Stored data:
□ □ □

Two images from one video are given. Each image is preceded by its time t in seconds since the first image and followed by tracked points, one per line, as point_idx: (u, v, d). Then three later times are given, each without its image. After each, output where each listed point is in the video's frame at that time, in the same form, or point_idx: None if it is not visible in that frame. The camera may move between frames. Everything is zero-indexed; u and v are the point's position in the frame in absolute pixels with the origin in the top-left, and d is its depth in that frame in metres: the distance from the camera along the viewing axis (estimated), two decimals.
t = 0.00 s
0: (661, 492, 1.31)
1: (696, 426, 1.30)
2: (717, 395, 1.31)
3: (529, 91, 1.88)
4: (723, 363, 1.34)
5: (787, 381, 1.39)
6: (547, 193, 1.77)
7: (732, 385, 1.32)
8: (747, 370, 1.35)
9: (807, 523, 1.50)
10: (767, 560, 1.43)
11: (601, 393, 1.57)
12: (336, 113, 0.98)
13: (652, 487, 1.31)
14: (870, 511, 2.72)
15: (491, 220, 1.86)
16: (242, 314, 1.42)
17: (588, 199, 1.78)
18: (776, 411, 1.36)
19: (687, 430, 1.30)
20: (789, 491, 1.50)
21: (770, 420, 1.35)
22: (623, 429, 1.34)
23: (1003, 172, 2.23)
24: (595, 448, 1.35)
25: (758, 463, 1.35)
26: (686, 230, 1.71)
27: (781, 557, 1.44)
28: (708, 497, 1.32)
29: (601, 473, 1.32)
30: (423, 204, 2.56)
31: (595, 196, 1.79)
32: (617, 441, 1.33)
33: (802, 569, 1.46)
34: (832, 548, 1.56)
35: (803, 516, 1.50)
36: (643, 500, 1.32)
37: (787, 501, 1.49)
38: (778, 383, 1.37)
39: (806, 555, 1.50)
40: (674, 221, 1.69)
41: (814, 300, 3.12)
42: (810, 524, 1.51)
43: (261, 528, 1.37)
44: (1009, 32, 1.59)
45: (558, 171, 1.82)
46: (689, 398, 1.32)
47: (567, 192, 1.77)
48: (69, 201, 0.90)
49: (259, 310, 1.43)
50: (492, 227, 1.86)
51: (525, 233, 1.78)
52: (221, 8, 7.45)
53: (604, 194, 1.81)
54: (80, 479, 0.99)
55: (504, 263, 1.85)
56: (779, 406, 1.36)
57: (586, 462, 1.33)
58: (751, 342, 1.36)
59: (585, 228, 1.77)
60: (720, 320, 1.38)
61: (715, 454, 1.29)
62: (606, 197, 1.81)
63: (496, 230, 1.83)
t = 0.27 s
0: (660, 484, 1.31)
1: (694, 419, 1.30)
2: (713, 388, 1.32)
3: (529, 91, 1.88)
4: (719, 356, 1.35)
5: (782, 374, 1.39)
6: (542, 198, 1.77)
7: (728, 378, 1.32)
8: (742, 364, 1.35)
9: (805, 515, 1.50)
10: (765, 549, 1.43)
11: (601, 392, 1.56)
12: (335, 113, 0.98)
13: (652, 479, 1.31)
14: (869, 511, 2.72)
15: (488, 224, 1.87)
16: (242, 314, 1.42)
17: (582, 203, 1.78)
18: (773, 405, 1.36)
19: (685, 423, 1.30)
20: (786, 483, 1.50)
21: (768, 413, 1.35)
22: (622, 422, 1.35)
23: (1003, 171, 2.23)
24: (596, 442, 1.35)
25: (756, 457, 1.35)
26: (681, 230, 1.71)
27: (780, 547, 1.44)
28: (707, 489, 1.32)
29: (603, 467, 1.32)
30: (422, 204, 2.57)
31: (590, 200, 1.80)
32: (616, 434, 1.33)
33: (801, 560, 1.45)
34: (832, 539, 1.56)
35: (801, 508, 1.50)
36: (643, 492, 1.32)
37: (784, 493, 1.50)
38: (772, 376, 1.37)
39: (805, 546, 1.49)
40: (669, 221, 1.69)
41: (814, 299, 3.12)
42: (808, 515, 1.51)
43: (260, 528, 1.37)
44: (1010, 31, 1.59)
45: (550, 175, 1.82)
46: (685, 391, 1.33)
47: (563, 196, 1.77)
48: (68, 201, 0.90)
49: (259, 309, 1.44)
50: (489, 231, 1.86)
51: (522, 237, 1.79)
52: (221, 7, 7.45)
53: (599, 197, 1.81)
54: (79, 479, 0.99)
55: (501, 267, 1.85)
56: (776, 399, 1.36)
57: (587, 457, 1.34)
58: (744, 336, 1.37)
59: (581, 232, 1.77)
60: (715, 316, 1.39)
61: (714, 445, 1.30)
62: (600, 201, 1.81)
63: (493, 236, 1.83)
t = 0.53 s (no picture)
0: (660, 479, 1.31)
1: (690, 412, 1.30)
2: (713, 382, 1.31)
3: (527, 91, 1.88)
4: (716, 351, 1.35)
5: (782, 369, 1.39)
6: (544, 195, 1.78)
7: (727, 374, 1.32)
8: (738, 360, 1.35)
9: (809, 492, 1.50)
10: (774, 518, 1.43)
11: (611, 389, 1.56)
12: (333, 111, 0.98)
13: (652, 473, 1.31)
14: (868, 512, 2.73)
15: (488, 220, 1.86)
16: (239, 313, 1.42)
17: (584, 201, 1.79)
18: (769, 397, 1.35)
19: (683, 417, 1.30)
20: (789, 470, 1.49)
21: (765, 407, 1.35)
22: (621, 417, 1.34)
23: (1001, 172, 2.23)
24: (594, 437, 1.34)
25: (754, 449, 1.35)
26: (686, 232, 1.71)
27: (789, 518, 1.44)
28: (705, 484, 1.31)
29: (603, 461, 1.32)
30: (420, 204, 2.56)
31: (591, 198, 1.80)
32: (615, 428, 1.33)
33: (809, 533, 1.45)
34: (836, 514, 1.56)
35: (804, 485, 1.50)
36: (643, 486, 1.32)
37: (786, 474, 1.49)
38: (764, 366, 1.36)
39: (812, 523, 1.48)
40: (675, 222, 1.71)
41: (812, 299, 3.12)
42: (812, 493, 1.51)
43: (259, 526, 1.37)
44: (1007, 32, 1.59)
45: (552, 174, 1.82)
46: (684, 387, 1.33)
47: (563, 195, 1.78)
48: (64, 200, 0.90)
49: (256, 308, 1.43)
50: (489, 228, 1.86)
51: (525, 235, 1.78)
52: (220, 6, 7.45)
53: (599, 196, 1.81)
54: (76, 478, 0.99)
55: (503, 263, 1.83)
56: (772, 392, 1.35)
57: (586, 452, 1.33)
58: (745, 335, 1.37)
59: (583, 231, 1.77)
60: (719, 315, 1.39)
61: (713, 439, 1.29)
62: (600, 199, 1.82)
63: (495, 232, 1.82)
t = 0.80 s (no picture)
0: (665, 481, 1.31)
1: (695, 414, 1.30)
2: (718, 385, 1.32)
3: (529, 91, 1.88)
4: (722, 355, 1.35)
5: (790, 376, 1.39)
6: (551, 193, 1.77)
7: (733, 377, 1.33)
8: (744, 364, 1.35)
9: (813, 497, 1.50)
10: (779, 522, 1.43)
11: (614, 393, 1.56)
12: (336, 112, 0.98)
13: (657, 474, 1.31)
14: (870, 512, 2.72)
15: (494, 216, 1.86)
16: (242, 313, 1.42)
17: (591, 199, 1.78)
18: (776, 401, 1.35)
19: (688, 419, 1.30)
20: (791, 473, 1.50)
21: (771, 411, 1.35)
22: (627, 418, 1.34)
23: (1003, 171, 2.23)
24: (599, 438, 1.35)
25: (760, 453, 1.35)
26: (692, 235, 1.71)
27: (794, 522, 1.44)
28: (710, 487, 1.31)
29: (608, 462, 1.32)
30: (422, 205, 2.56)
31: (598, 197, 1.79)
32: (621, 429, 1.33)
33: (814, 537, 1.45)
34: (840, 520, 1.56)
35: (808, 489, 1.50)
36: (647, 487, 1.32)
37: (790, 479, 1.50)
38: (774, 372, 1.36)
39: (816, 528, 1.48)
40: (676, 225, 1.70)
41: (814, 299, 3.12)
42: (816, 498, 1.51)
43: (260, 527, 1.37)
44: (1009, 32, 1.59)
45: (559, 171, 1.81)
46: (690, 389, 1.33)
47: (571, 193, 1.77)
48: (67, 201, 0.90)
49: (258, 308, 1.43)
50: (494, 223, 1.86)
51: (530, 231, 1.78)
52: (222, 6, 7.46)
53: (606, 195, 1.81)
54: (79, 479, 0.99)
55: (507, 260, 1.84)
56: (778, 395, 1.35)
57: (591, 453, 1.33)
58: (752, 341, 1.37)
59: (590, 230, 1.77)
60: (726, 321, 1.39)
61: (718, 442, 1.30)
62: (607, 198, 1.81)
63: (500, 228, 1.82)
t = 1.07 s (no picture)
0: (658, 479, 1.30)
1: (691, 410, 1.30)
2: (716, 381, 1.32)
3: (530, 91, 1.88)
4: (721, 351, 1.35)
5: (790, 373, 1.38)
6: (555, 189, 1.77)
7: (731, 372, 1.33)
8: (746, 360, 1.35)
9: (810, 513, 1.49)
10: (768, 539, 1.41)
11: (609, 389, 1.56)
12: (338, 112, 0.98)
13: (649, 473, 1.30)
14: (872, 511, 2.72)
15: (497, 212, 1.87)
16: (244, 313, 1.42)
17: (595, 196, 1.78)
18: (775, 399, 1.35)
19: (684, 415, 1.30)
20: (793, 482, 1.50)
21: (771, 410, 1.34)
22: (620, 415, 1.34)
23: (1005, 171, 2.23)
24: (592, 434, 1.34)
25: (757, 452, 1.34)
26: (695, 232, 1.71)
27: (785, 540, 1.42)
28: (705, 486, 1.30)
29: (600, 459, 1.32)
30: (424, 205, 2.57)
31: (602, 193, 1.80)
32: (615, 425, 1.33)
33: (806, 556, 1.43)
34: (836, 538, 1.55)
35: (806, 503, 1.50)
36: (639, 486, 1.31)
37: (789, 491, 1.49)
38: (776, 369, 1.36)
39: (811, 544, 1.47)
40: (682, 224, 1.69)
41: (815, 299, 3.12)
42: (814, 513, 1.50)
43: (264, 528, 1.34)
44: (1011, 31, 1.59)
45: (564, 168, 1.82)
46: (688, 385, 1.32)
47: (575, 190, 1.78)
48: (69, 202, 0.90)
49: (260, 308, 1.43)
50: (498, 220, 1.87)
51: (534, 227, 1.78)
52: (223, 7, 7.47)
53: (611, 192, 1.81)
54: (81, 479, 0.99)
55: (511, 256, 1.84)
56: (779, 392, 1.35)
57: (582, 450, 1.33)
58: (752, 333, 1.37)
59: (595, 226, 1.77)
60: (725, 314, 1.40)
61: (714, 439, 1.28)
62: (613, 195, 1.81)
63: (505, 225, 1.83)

□ □ □

WHAT IS EXPECTED> The required output is every line above from the one with "34: (832, 539, 1.56)" down to the one with "59: (581, 232, 1.77)", restated word for word, ends included.

RESPONSE>
34: (832, 539, 1.56)
35: (801, 508, 1.50)
36: (643, 492, 1.32)
37: (784, 493, 1.50)
38: (772, 376, 1.37)
39: (805, 546, 1.49)
40: (669, 221, 1.69)
41: (814, 299, 3.12)
42: (808, 515, 1.51)
43: (260, 528, 1.37)
44: (1010, 31, 1.59)
45: (550, 175, 1.82)
46: (685, 391, 1.33)
47: (563, 196, 1.77)
48: (68, 201, 0.90)
49: (259, 309, 1.44)
50: (489, 231, 1.86)
51: (522, 237, 1.79)
52: (221, 7, 7.45)
53: (599, 197, 1.81)
54: (79, 479, 0.99)
55: (501, 267, 1.85)
56: (776, 399, 1.36)
57: (587, 457, 1.34)
58: (744, 336, 1.37)
59: (581, 232, 1.77)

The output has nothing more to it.